=== RECORDS SUPPLIED ===

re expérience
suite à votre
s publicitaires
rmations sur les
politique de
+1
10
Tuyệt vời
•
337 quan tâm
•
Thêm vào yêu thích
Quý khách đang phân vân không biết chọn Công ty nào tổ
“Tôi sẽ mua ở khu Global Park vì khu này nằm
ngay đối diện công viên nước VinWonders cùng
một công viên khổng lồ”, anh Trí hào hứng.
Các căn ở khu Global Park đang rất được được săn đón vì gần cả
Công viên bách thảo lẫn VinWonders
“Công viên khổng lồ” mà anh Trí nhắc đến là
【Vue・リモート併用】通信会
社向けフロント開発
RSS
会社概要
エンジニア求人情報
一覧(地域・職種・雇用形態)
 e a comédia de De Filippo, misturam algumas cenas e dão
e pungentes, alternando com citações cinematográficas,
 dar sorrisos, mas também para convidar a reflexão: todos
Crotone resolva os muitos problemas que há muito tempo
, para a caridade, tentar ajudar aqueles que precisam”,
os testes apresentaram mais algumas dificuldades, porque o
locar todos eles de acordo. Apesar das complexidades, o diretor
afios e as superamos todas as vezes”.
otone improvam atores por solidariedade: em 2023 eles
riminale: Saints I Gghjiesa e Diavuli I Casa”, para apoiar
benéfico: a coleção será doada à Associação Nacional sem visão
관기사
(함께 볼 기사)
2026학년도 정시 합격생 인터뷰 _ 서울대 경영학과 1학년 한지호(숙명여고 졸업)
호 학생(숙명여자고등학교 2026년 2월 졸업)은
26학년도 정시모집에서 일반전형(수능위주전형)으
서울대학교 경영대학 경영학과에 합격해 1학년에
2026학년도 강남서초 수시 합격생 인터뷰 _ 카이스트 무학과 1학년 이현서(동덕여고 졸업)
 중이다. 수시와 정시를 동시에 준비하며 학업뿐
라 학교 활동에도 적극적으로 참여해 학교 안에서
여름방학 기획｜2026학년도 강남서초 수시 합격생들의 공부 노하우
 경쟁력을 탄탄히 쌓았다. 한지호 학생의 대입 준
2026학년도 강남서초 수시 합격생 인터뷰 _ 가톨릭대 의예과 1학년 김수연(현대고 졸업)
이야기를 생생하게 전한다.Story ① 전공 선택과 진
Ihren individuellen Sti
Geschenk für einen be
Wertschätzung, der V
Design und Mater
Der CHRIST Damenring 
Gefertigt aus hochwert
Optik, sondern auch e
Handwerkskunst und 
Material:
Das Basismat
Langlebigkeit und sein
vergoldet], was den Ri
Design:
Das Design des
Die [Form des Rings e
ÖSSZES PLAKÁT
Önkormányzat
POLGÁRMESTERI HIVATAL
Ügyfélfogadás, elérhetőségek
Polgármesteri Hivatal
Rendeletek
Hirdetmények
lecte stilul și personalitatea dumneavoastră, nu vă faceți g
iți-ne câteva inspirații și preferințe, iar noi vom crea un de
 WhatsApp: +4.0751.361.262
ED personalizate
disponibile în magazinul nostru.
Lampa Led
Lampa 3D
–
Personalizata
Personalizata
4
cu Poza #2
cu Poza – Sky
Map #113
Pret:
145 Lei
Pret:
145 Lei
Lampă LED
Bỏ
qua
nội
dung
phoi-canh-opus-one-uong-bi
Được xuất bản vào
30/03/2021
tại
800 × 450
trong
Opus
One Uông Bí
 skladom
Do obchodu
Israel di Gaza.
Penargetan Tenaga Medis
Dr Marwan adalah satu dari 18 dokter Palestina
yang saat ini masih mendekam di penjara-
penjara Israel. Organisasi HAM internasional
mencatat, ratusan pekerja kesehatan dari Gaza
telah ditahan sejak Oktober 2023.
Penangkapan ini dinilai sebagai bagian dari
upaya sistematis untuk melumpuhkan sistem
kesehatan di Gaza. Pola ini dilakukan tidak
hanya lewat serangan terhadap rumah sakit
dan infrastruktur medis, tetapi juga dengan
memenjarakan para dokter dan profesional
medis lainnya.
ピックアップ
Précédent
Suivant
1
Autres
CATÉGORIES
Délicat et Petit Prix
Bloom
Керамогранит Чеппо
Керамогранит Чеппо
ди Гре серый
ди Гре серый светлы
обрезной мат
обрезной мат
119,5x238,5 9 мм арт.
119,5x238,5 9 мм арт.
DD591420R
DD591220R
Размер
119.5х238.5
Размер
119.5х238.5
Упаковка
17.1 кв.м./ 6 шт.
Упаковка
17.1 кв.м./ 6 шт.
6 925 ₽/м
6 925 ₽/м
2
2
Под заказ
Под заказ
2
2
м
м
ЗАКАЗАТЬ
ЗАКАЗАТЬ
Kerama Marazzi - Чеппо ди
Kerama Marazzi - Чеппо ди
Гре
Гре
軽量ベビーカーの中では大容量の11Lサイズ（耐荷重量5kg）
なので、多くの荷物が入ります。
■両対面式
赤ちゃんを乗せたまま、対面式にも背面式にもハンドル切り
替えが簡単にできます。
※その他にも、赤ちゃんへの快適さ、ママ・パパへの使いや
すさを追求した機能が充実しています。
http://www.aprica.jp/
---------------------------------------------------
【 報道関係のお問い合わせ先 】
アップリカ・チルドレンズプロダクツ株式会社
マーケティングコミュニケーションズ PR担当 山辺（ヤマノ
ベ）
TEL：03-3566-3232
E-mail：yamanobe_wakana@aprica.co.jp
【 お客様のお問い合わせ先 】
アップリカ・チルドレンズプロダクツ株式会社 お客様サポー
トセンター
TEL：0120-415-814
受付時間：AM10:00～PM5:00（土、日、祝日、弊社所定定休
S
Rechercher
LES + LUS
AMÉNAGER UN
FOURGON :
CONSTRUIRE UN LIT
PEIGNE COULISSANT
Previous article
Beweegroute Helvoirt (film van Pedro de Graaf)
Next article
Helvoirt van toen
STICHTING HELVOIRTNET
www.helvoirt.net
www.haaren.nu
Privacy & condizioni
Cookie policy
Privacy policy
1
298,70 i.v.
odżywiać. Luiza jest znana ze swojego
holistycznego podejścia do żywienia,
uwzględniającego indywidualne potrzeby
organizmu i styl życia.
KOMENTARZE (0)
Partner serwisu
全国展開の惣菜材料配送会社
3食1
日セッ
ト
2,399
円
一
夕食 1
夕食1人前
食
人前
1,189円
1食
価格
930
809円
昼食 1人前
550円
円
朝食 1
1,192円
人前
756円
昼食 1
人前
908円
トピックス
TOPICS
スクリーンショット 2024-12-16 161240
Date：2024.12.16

===

Scan the listing for the string "Privacy" and copy every line that carries it.

Privacy & condizioni
Privacy policy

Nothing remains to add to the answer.